Comedian Phil Ford, part of Ford & Hines, dies
Friday, June 17, 2005 | 11:05 a.m.
In the early morning hours of June 17, 1960, as the fabled El Rancho Vegas on the Strip burned to the ground, comedian Phil Ford found himself in the unlikely role of a hero.
He and his wife and partner, Mimi Hines, were passengers in a car driven by singing legend Pearl Bailey that crashed into a tree amid the thick smoke on Las Vegas Boulevard near Sahara Avenue.
As the flames from the resort started licking toward the disabled vehicle, Ford led his disoriented wife and Bailey from the smoke-engulfed wreck through the parking lot to fresh air and safety.
Although their marriage later ended, the duo's career touched numerous facets of entertainment from Las Vegas showrooms to the Broadway stage on worldwide tours and in television and films.
Phil Ford, whose show business career spanned eight decades and included writing the Asian-themed comedy routine with the punchline "rotsa ruck," died Wednesday in his sleep at his Las Vegas home. He was 85.
Services for the Las Vegas resident of 46 years will be private.

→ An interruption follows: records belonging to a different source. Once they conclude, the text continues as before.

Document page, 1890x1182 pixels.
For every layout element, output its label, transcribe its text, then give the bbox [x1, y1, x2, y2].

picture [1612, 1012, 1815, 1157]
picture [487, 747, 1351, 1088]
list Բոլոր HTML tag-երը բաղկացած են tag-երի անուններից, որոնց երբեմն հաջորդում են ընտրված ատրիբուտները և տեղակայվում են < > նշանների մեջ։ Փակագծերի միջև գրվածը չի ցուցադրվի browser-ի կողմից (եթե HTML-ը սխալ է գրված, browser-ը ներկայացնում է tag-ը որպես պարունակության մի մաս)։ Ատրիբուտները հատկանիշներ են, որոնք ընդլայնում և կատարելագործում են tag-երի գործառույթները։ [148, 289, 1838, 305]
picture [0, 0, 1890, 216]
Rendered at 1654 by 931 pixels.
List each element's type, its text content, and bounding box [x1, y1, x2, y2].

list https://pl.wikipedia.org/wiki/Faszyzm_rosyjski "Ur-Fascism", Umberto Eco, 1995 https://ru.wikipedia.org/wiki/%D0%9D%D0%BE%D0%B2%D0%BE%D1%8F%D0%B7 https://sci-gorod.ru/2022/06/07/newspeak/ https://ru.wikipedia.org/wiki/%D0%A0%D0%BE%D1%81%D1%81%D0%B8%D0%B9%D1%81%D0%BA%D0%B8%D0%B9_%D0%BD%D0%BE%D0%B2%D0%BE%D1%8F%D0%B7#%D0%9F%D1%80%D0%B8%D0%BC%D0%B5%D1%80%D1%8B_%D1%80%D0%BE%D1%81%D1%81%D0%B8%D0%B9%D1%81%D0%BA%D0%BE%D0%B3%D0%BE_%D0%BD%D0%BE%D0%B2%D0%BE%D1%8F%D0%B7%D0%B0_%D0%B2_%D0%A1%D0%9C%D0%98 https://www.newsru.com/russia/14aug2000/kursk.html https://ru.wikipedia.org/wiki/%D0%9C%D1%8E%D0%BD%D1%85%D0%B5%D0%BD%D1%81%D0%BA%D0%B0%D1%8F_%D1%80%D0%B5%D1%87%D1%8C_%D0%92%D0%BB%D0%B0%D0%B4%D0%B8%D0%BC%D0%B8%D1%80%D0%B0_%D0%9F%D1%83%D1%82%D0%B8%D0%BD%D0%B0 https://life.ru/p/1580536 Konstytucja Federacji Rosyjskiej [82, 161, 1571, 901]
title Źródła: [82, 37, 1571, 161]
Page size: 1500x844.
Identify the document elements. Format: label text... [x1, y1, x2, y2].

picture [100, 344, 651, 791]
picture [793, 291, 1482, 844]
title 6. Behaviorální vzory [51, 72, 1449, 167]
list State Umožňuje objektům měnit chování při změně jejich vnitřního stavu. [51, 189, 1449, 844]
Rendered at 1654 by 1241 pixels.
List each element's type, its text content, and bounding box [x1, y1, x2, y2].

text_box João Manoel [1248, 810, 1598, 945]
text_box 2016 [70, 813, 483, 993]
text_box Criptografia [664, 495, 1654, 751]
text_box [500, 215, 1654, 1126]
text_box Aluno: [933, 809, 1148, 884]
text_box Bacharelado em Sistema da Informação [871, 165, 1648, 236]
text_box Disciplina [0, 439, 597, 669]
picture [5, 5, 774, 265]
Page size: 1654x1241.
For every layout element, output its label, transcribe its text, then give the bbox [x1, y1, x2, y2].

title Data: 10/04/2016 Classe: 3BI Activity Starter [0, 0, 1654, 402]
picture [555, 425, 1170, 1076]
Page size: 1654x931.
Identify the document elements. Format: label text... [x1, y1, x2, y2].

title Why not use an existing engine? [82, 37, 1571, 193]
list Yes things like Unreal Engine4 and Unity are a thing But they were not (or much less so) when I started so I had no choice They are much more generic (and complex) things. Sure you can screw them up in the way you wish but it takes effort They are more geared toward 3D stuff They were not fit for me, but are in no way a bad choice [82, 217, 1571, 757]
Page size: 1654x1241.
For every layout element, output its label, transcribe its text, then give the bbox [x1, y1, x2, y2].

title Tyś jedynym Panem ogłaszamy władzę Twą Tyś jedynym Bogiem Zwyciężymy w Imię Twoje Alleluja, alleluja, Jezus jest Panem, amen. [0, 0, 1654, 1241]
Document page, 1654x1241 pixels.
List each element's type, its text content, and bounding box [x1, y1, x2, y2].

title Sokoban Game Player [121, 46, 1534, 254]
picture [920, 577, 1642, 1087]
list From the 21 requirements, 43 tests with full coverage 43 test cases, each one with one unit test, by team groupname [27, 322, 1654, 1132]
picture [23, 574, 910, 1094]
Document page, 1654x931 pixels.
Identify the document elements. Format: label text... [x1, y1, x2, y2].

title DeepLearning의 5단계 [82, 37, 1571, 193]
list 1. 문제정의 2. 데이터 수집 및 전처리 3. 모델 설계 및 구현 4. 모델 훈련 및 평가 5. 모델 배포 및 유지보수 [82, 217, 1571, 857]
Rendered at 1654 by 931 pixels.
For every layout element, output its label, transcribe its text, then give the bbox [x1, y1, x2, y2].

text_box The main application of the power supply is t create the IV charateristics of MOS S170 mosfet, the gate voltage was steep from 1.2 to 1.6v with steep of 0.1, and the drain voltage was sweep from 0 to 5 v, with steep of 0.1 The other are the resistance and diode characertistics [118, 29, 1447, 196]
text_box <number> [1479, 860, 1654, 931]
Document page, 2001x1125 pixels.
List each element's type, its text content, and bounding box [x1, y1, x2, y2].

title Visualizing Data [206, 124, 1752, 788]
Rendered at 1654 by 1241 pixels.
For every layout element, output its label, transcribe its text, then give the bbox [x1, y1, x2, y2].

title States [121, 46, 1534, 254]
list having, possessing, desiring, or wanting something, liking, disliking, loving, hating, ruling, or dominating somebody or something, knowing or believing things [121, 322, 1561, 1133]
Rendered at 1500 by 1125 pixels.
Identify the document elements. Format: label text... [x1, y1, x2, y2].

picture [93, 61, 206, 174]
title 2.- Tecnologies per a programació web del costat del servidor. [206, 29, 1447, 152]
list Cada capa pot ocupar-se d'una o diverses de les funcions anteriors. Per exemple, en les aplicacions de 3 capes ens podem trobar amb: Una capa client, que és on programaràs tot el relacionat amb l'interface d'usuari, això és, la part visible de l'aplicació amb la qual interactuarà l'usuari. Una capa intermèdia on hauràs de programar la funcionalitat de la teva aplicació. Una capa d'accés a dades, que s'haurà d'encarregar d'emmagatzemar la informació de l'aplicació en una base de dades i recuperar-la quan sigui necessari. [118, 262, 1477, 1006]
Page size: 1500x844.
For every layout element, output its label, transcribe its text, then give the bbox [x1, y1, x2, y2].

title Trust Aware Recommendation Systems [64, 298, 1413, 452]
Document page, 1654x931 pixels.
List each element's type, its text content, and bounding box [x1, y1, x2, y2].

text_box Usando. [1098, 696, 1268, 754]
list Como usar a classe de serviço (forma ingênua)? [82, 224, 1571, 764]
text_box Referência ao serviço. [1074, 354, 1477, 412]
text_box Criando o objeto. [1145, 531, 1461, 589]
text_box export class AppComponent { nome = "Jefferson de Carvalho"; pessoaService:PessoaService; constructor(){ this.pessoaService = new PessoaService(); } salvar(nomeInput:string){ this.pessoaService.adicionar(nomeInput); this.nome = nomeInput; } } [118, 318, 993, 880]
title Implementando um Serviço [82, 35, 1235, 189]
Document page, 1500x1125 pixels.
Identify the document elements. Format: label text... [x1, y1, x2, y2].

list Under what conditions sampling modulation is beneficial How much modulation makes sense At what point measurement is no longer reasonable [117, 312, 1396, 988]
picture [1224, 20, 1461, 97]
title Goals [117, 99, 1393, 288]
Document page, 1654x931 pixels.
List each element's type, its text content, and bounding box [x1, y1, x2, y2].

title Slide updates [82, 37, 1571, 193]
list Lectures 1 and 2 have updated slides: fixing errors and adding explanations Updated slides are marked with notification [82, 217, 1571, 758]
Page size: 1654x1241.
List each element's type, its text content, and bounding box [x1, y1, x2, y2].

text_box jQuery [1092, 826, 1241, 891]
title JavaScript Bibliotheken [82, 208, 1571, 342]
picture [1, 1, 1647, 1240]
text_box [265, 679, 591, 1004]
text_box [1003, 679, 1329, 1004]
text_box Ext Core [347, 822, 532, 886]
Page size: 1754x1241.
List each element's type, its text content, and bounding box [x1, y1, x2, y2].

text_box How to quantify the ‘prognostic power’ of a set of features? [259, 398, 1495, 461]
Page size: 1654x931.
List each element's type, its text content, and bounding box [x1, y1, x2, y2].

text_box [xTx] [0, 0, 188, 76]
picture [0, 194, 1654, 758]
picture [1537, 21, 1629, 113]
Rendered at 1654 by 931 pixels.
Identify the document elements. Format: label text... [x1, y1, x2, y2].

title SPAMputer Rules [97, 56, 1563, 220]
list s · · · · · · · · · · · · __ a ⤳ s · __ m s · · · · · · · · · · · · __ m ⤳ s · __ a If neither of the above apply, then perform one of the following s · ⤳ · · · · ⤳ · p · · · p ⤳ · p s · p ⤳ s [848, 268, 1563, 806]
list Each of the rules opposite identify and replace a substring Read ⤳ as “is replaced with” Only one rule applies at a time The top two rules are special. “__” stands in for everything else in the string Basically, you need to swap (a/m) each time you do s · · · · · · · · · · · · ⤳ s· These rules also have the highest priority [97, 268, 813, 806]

"He was a hero to me all of the time," said Hines, a Las Vegas resident of 47 years. "He was a wonderful human being. He also was a hero to a lot of people, especially all of the young performers he helped in show business."
Ford & Hines performed regularly in Las Vegas. They played the Flamingo, El Rancho, Desert Inn, Sahara, Riviera and Tropicana hotels.
"Phil was one of the top acts when he worked with Mimi," said producer Maynard Sloate, who hired Ford to work in the first Las Vegas play he produced, "The Mind With The Dirty Man," at the Union Plaza in the 1970s. "Phil was a really good actor. He was quite versatile."
In 1952, while working in a show in Anchorage, Alaska, Ford recommended to the producer that Hines, then 18, replace a performer who had broken her foot. He later asked Hines to perform a comedy act with him. A short time later they came to national attention on the "The Tonight Show" hosted by Jack Paar.
The couple married that year and, over the next 20 years, appeared regularly on "The Ed Sullivan Show," "The Tonight Show With Johnny Carson" and on TV variety shows hosted by Dean Martin and Bobby Darin.
Ford wrote all of the material for Ford & Hines, including the little mouse routine performed by Hines and the "rotsa ruck" bit -- meant to be "lots of luck"-- that by today's standards might be consider offensive.
"It was not meant to be offensive -- it was sweet -- and when we went on tour in Asia, the people loved us and loved that routine," Hines said. "Nothing we did was blue. We could do the same performance in a club as well as on TV or before royalty."
The duo got a big career break in 1965, when Hines was hired to replace Barbra Streisand as Fanny Brice in "Funny Girl" on Broadway. Ford landed the role of Brice's pal Eddie. The two performed in the hit show for 18 months.
They also performed in the plays "Hello, Dolly!" "Sugar Babies" and "I Do! I Do!" The couple also performed in New York at the Waldorf Astoria and the Copacabana.
They also made movies, including the 1965 comedy "Saturday Night Bath In Apple Valley," in which Ford played a gambler trying to turn a sleepy town into a new Las Vegas and Hines played the mayor's daughter, his love interest.
Born June 21, 1919, in San Francisco, Ford entered the music business at age 12 as a clarinetist performing for Big Bands in Oakland and San Francisco. He worked his way through college at the University of California at Berkeley.
During World War II, Ford joined the Army. He served as a band leader and later landed with the 84th Infantry on Normandy's Omaha Beach on D-Day.
After the war, Ford toured the West as a song and dance man and musician before teaming up with Hines. Over the years, Ford & Hines shared stages with Tony Bennett, Steve Allen, Paul Anka, Ella Fitzgerald and the Mills Brothers.
In the 1990s, Sloate reunited Ford with Hines for his production of "No, No Nanette" at the Claridge in Atlantic City.
In recent years, the duo often reunited to help local charitable causes. In 2002, Ford & Hines took the stage at the Bootlegger Bistro for a birthday tribute to comedian Bernie Allen to help benefit homeless veterans.
Ford is survived by a daughter, Sally Ann Ford of Las Vegas; a sister, Treasure Ford of Las Vegas, a niece Mimi McGee of Las Vegas; and a grandson, Brandon Beebe.